Saint-Exupéry disse que o significado das coisas não está nas coisas em si, mas sim em nossa atitude com relação a elas. Assim é a vida. Às pequenas realidades, podem ser dados significados dependendo do olhar de cada um. Alguns dão significados demais a coisas sem importância ou que não podem mudar e deixam passar esquecidas, as pequenas que colorem e têm sentido na existência.

Pra contar as cotidianidades da vida, vários alunos do curso de Jornalismo da Universidade Federal de Uberlândia se reuniram. O grupo, formado na maioria por aqueles vindos das escolas públicas, com realidades diversas, mas igualmente ricas, sentam-se debaixo do pé de limão de toda casa, e lançam o olhar de simplicidade e leveza, aqui no precioso espaço dos amigos Darli e Zé Vitor.

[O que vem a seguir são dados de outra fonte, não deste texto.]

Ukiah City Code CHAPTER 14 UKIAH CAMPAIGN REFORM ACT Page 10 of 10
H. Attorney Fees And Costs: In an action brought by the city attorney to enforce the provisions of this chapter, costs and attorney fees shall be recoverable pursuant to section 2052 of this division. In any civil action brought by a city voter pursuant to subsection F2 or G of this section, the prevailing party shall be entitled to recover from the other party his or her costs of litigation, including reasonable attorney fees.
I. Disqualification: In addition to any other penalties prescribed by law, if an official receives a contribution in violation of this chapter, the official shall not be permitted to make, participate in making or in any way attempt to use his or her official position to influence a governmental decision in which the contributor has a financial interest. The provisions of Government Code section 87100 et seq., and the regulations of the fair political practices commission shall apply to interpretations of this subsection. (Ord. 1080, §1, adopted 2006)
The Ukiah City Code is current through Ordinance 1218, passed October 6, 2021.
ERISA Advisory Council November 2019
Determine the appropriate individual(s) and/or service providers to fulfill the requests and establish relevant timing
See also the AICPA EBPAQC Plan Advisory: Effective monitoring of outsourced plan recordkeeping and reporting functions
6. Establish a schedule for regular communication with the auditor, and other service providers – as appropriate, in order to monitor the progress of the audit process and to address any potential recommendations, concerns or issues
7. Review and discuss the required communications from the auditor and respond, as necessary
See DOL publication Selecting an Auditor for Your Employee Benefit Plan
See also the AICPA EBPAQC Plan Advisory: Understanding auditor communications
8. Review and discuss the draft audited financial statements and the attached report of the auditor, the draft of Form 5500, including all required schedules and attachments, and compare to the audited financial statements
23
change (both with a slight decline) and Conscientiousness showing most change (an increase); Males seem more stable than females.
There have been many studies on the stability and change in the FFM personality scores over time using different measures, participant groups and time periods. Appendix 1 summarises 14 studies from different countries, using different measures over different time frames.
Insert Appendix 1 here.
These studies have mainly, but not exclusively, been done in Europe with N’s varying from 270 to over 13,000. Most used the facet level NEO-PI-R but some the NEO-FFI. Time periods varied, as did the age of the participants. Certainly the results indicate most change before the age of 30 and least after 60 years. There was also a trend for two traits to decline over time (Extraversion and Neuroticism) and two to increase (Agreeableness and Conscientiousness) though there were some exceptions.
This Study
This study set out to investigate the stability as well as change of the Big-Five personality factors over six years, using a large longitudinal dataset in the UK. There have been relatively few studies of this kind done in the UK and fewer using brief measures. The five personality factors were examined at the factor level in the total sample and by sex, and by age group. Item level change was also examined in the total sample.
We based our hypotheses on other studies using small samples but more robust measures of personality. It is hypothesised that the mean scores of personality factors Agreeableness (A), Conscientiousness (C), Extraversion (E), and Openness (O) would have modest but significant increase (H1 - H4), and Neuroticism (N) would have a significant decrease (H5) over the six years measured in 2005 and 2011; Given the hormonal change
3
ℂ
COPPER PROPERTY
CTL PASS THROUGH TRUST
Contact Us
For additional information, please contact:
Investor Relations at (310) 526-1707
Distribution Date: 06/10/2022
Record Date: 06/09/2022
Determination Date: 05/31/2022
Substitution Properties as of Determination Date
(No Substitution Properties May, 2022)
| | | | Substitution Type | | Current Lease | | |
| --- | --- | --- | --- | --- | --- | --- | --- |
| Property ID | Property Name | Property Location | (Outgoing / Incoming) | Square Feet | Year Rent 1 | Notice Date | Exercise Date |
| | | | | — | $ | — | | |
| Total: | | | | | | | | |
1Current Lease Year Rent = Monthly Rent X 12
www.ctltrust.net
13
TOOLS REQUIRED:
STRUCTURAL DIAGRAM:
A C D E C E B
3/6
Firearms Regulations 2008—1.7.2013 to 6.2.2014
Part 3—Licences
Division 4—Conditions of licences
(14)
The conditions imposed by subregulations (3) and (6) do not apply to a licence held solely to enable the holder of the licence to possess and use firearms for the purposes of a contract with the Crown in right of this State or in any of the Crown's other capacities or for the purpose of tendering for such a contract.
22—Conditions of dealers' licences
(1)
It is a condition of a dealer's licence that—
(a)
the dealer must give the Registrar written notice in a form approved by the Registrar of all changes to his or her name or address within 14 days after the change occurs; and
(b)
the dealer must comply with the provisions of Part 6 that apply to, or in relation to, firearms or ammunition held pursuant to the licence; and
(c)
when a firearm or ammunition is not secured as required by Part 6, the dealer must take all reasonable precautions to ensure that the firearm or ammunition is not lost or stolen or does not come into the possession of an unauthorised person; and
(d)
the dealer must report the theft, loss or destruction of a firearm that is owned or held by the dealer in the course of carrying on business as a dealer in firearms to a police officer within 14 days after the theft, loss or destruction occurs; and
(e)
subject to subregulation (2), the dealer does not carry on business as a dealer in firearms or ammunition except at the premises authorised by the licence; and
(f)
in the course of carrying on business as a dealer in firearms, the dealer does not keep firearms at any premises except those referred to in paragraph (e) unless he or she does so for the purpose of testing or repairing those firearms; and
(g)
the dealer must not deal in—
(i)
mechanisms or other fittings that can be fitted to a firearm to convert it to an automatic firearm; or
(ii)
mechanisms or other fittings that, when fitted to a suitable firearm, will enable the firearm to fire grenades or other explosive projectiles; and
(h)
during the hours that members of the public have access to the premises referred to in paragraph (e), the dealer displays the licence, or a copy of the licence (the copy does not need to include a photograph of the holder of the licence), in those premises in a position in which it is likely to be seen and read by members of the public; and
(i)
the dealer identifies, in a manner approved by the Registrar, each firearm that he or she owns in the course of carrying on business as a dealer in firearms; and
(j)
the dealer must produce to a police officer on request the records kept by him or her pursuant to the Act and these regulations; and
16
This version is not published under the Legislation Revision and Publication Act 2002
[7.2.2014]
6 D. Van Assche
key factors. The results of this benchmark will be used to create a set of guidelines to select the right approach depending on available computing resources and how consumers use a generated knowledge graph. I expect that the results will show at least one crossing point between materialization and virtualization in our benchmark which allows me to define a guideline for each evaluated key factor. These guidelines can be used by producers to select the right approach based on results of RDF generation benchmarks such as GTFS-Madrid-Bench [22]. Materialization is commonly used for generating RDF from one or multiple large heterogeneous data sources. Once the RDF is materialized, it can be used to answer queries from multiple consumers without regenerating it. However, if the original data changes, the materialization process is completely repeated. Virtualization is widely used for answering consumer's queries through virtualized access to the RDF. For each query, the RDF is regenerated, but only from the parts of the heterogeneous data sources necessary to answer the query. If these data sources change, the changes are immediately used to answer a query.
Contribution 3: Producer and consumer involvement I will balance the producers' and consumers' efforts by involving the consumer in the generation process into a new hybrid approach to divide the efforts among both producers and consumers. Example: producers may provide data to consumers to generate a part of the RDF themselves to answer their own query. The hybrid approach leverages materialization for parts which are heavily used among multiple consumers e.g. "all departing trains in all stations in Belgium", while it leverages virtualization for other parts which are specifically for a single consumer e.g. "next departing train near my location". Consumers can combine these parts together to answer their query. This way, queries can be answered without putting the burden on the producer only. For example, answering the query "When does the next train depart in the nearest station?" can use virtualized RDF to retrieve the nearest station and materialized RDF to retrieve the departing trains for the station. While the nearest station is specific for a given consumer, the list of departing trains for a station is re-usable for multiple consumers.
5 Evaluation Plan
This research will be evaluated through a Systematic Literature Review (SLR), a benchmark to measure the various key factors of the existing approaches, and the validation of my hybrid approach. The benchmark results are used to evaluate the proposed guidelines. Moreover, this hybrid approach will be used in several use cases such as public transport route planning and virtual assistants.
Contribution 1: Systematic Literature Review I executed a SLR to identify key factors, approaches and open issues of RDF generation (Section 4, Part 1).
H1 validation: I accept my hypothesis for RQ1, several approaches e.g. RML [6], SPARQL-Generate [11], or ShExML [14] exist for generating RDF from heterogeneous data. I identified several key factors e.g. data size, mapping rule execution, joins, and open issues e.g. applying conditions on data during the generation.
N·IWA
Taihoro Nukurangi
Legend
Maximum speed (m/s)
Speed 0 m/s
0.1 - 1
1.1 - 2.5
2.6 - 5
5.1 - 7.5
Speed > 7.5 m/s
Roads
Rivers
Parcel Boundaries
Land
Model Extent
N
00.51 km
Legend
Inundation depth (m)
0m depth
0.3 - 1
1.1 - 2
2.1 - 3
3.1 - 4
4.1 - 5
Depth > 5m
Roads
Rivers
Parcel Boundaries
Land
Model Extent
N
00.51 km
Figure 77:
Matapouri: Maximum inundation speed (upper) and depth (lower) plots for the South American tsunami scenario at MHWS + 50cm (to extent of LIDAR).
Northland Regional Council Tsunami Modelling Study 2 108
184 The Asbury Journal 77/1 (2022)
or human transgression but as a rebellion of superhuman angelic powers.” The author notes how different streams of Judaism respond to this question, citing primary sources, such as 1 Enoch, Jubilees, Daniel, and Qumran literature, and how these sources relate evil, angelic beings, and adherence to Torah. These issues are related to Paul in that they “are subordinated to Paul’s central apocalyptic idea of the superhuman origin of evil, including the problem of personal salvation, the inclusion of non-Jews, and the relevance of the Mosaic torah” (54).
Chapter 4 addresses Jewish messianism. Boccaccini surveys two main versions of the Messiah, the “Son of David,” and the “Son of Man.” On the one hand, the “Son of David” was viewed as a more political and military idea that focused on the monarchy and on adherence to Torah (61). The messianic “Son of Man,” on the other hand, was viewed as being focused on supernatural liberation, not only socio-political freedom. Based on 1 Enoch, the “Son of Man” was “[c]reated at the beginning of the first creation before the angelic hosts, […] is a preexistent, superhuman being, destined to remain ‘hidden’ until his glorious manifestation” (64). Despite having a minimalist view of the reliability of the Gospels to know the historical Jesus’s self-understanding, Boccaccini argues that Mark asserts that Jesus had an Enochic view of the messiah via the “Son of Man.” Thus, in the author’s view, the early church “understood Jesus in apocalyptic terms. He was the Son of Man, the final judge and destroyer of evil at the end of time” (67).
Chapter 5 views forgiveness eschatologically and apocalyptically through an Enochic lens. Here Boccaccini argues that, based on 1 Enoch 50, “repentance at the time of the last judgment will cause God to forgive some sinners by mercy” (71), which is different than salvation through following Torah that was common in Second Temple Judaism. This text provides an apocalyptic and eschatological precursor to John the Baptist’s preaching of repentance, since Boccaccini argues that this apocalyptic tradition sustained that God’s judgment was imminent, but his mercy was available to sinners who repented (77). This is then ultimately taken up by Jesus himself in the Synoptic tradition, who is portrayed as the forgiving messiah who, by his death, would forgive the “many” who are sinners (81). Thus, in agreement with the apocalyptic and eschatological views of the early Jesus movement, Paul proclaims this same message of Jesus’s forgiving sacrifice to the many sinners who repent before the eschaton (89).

Contam causos e casos de festas, lágrimas, ritmos e risos. Tudo pode ser reinterpretado e virar crônica. Fernando Sabino com o seu “Homem nu” sabia disso.

Além dos causos, mostram pra toda a sociedade não só que jovem gosta de ler e escrever, mas principalmente, que os que vêm das escolas públicas, lêem e escrevem tão bem como os demais e se fazem merecedores do privilégio de estudar em uma boa universidade.

Simplesmente fatos e estórias anônimas, mas não destituídas de belezas e conteúdos, sempre debaixo de um pé de limão.